(DATA RECORDS begins)

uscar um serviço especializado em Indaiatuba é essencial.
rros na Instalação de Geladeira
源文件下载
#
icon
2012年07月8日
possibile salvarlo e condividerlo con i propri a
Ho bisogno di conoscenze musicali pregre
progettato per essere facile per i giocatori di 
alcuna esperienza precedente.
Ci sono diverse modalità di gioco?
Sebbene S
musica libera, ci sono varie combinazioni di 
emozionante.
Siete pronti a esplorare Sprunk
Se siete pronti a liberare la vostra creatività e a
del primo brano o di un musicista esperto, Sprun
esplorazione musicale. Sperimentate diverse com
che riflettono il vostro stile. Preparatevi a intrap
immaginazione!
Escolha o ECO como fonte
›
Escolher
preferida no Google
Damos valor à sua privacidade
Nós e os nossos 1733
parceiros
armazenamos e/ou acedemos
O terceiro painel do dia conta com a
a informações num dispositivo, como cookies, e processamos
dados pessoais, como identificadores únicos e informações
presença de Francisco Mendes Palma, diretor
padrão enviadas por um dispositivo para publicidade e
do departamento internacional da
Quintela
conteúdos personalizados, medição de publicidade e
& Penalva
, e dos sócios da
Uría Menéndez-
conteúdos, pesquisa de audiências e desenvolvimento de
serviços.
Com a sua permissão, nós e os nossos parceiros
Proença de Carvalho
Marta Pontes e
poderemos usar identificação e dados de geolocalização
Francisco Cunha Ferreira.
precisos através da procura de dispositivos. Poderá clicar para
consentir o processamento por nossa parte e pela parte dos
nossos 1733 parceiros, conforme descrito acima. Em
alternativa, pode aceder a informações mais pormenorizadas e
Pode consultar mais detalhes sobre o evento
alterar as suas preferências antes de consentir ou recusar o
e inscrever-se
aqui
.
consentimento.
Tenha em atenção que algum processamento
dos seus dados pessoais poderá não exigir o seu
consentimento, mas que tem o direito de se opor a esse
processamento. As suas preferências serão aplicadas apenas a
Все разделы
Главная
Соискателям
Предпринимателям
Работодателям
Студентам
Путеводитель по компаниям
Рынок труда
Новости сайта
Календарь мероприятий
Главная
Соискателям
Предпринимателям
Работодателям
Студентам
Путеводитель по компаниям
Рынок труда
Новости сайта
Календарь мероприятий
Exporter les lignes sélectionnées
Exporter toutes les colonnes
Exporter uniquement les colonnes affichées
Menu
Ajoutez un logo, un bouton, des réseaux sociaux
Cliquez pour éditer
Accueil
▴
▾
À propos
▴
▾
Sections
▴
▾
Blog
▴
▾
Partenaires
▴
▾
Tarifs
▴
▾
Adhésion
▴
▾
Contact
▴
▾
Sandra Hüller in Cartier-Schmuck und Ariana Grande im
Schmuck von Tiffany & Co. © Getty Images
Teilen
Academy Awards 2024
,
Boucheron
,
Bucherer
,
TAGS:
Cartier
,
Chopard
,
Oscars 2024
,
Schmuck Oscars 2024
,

(DATA RECORDS ends)
(DATA RECORDS begins)

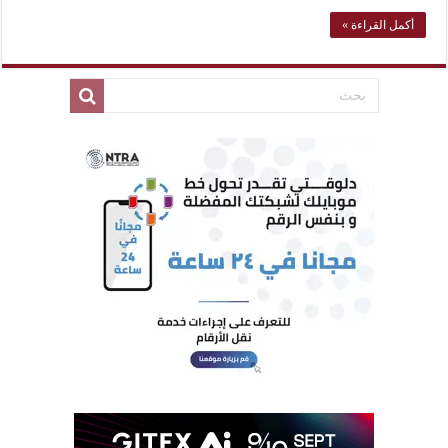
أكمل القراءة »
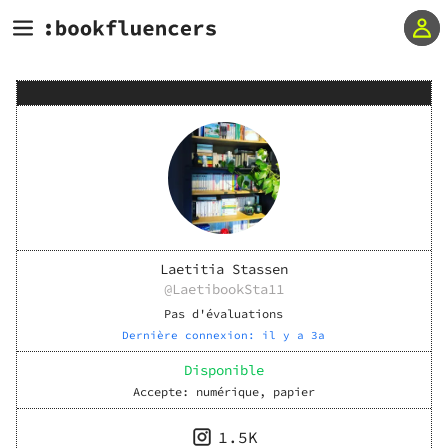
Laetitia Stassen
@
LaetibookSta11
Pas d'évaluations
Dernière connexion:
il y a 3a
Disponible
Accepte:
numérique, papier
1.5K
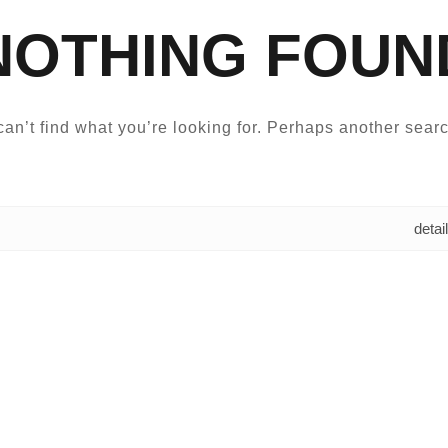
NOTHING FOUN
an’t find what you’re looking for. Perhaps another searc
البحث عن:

(DATA RECORDS ends)

● **WHAT IS BEING ASKED**
Where a line of the data contains "parceiros", copy that line.

● **EXPECTED OUTPUT**
parceiros
Com a sua permissão, nós e os nossos parceiros
nossos 1733 parceiros, conforme descrito acima. Em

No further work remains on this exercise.